Since the 2007 financial crisis, huge imbalances have built up among the central banks of the 17 euro member countries. While the European crisis countries Italy, Spain, Ireland, Portugal and Greece have run up deficits of more than €600 billion as part of the Target2 system, the Bundesbank's claims have reached €498 billion.
Technically, the German government is correct in its answer to Gauweiler's question. Strictly speaking, there are no Target loans because a loan would involve a formal arrangement between a creditor and a debtor. No such arrangement exists -- the Target imbalances simply keep on growing as long as commercial banks in Greece and other problem countries have to get their money from their respective national central banks -- because hardly anyone else wants to lend them any money.
The Berlin government is also right in its argument that Target claims will remain in force even if Greece, for example, were to leave the euro zone.

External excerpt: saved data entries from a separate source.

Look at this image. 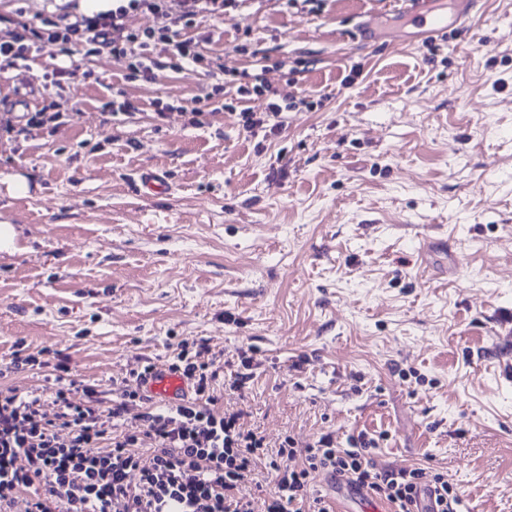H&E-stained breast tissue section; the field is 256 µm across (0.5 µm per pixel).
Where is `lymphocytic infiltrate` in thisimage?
<instances>
[{
  "label": "lymphocytic infiltrate",
  "mask_w": 512,
  "mask_h": 512,
  "mask_svg": "<svg viewBox=\"0 0 512 512\" xmlns=\"http://www.w3.org/2000/svg\"><path fill=\"white\" fill-rule=\"evenodd\" d=\"M244 0H112L110 10L62 15L49 42L65 45L52 71L55 84L68 82L79 62L106 49L129 62L132 75L149 76L148 50L168 40L181 61L200 55L184 38L181 21L205 13L223 16ZM145 10L153 27L129 31L130 13ZM176 371L194 395L178 404L148 407L142 432L118 431L119 421L138 397L120 389L116 400L71 378L58 385L53 415L40 397L0 393V512H12L19 492L30 491L27 512H329L314 477L326 474L356 492L384 500L390 512H415L422 488H431V512H457L460 494L432 468H376L369 449L339 448L322 435L303 448H279L268 468L277 491L256 498L242 491L265 447L245 428L239 410H220L211 391L216 376L207 346L194 356L178 353Z\"/></svg>",
  "instance_id": "lymphocytic-infiltrate-1"
}]
</instances>
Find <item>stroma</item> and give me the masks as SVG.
<instances>
[{"label": "stroma", "instance_id": "obj_1", "mask_svg": "<svg viewBox=\"0 0 512 512\" xmlns=\"http://www.w3.org/2000/svg\"><path fill=\"white\" fill-rule=\"evenodd\" d=\"M405 14L246 0L184 28L191 68L159 42L147 80L106 51L61 95L49 52L0 72L1 124L67 100L0 135V224L19 232L0 253V391L52 395L59 363L133 390L130 370L203 342L219 407L268 452L330 433L376 467L443 471L460 512H512V0L436 36ZM48 17L0 0V40ZM119 90L133 112L113 114ZM273 103L280 124L243 129ZM147 168L167 194L142 192ZM17 355L32 364L10 370Z\"/></svg>", "mask_w": 512, "mask_h": 512}]
</instances>
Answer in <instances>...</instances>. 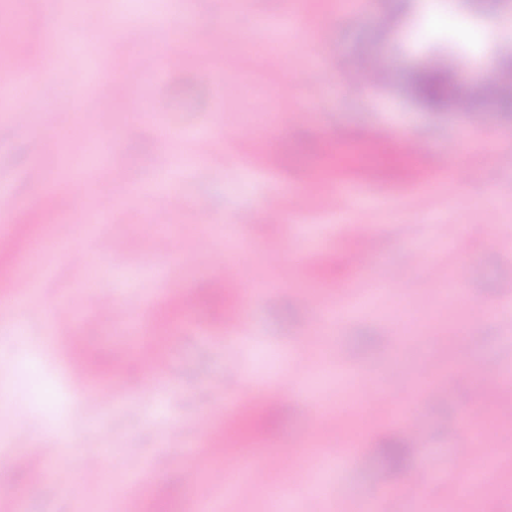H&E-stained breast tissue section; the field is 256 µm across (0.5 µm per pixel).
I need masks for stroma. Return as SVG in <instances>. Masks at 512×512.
Masks as SVG:
<instances>
[{"label": "stroma", "instance_id": "obj_1", "mask_svg": "<svg viewBox=\"0 0 512 512\" xmlns=\"http://www.w3.org/2000/svg\"><path fill=\"white\" fill-rule=\"evenodd\" d=\"M43 9L62 18L60 40L26 29L13 54L48 52L50 65L20 83L0 54V86L14 88L0 105V229L16 244L0 254V512H116L125 498L139 512H448L449 465L489 424L468 512H512V104L485 101L475 120L406 88L439 57L464 89L489 85L512 48V0L481 12L467 0H0V22ZM288 10L298 23L287 47L253 38L256 17ZM171 28L212 50L149 75L146 58L179 49ZM370 59L389 84L350 88ZM157 99L159 117L147 109ZM17 108L35 123L13 128ZM287 108L298 118L284 128ZM333 137L349 141L354 168L332 169ZM163 152L190 163L168 178ZM434 155L446 171L423 170ZM35 166L47 181L28 179ZM78 168L89 184L128 183L129 197L93 199L108 222L61 205ZM340 182L356 199L323 210L320 195ZM153 183L182 206L164 208ZM271 199L286 222L264 220ZM239 212L252 224L230 228ZM325 260L332 274L311 281ZM362 267L389 290L322 329L317 307L342 301ZM452 279L465 286L454 303L443 293ZM30 287L35 299L17 305ZM110 299L134 324L96 309ZM73 336L115 400L89 401ZM351 374L393 410L350 396ZM319 377L320 402L358 422L342 460L304 400ZM283 380L292 393L278 391ZM262 398L276 403L268 426L215 455L231 402ZM397 439L405 460L391 465L380 449ZM16 454L45 472L43 496L27 495L26 472L7 463ZM85 455L112 465L81 469ZM247 458L268 467L249 494L211 478ZM424 471L434 478L422 491L401 492Z\"/></svg>", "mask_w": 512, "mask_h": 512}]
</instances>
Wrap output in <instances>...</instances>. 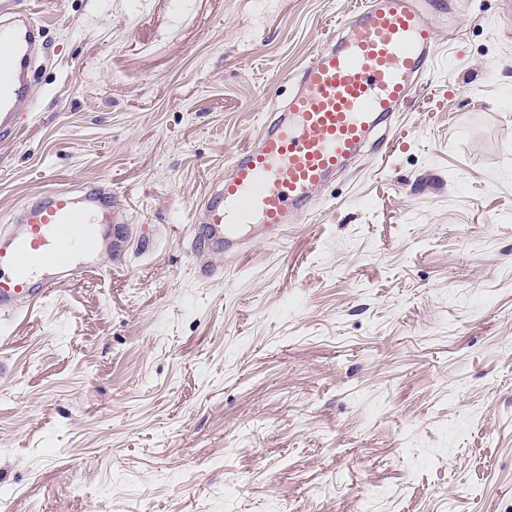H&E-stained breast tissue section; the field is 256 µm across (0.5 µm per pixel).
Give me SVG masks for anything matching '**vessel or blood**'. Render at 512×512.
Here are the masks:
<instances>
[{
    "mask_svg": "<svg viewBox=\"0 0 512 512\" xmlns=\"http://www.w3.org/2000/svg\"><path fill=\"white\" fill-rule=\"evenodd\" d=\"M433 0H362L303 66L281 112L268 116L209 189L192 226L200 272L215 256H239L269 231L307 216L364 148L383 153L395 112L437 54ZM44 28L20 0H0V143L14 140L29 109ZM127 209L111 183L60 186L25 202L0 226V315L29 312L88 273L121 265L130 245Z\"/></svg>",
    "mask_w": 512,
    "mask_h": 512,
    "instance_id": "obj_1",
    "label": "vessel or blood"
}]
</instances>
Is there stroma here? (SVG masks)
Masks as SVG:
<instances>
[{
	"label": "stroma",
	"mask_w": 512,
	"mask_h": 512,
	"mask_svg": "<svg viewBox=\"0 0 512 512\" xmlns=\"http://www.w3.org/2000/svg\"><path fill=\"white\" fill-rule=\"evenodd\" d=\"M357 0H29L0 225L104 180L124 268L0 319V512H512V35L460 0L317 209L200 277L194 211Z\"/></svg>",
	"instance_id": "35a3bbf8"
}]
</instances>
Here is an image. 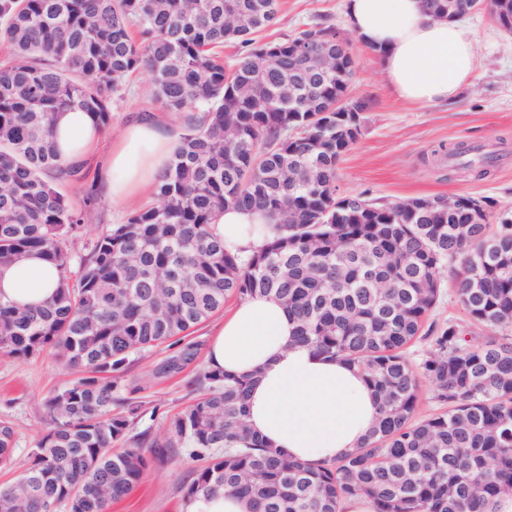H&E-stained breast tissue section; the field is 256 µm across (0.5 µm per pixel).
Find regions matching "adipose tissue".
Returning <instances> with one entry per match:
<instances>
[{
	"label": "adipose tissue",
	"instance_id": "obj_1",
	"mask_svg": "<svg viewBox=\"0 0 512 512\" xmlns=\"http://www.w3.org/2000/svg\"><path fill=\"white\" fill-rule=\"evenodd\" d=\"M350 29L376 49L388 85L403 101L455 100L476 65L474 37L459 21L428 16L423 0H346ZM102 131L91 113H60L55 146L63 161L84 157ZM177 146L174 128L145 120L128 126L108 159L106 193L115 202L153 189ZM269 219L257 210L225 208L212 230L226 251L249 256L269 236ZM55 267L32 254L0 267V300L38 306L54 294ZM295 322L270 295L243 300L213 332L211 369L248 377L251 431L264 443L303 463L344 458L368 438L379 401L361 372L294 340Z\"/></svg>",
	"mask_w": 512,
	"mask_h": 512
}]
</instances>
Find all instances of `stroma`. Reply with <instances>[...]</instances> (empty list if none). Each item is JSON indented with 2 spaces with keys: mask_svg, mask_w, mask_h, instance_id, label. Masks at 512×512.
I'll use <instances>...</instances> for the list:
<instances>
[{
  "mask_svg": "<svg viewBox=\"0 0 512 512\" xmlns=\"http://www.w3.org/2000/svg\"><path fill=\"white\" fill-rule=\"evenodd\" d=\"M463 23L475 39L476 67L469 86L448 104L418 105L399 99L383 77L378 54L353 40L351 94L365 99L368 108L357 143L338 164L336 184L342 194L373 202L467 195L494 201L496 210H512V33L503 31L486 9L465 17ZM318 26L335 27L350 38L344 0H280L278 19L262 38L281 40ZM160 112L149 97L147 77L131 78L114 98L111 126L83 160L90 176L103 179L107 156L129 124ZM459 144L493 155L489 174L479 178L449 166L445 154ZM238 303V297H230L222 312L188 335L130 356L118 394L142 404L133 432L164 438L170 420L198 394L195 379L207 366L211 334ZM186 350L192 359L179 370L166 371L167 362ZM65 379L52 355L26 361L0 357V420L11 422L17 433L16 460L26 458L44 427V398ZM198 466L189 449H173L153 463L128 495L113 503L111 512H184V493Z\"/></svg>",
  "mask_w": 512,
  "mask_h": 512,
  "instance_id": "stroma-1",
  "label": "stroma"
}]
</instances>
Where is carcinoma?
<instances>
[{
    "mask_svg": "<svg viewBox=\"0 0 512 512\" xmlns=\"http://www.w3.org/2000/svg\"><path fill=\"white\" fill-rule=\"evenodd\" d=\"M512 22V0H489ZM278 0H0V264L40 253L59 271L41 306L0 301V356L49 353L84 376L44 402L19 478L0 485V512H110L165 448L203 460L185 500L231 491L249 512H338L348 495L376 512H484L512 490V224L490 232L487 207L433 220L418 199L336 206V167L361 130L336 119L354 61L318 78L297 49L310 31L277 42L255 35L278 17ZM242 52L230 67L224 43ZM145 73L150 95L181 121L178 146L153 188L156 203L109 224L76 249L100 205L80 163L53 143L56 112L78 108L106 129L112 101ZM468 172L491 157L455 147ZM83 186L78 206L58 184ZM275 220L247 260L212 232L228 206ZM460 262L461 325L435 331L420 362L407 346L435 306L441 275ZM394 286L385 301L373 281ZM278 298L296 341L355 365L373 385L379 417L355 453L321 464L264 445L246 420L250 380L205 370L206 391L175 415L167 440L131 434L138 405L117 395L135 353L149 351L224 307L229 296ZM444 410L415 414L421 379ZM16 432L0 420V464H13Z\"/></svg>",
    "mask_w": 512,
    "mask_h": 512,
    "instance_id": "carcinoma-1",
    "label": "carcinoma"
}]
</instances>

But it seems barely conceivable that the Greek central bank could ever repay its Target liabilities of some €108 billion in that case -- because Athens won't be able to print any more euros.
Besides, the collateral that supposedly backs the Target claims wouldn't be worth much if it were called on. It consists of securities that all commercial banks have to deposit with their national central bank when they borrow money from it. Those securities amount to only a small share of the central bank loans, and the quality of collateral accepted in the southern euro zone states is fairly low -- the Greek central bank, for example, accepts Greek government bonds as securities. If Greece were to leave the euro zone, a state bankruptcy would be virtually inevitable, say experts -- which means the collateral would be virtually worthless.
Sinn's reference to a €500 billion risk refers to the extreme scenario in which the entire euro zone were to break apart, no central bank were able to settle its Target liabilities and all collateral were to become worthless.
But it's not so unrealistic that Greece may quit the euro zone and that the Greek central bank would be unable to settle its Target liabilities. In that case the Bundesbank would book losses of some €30 billion.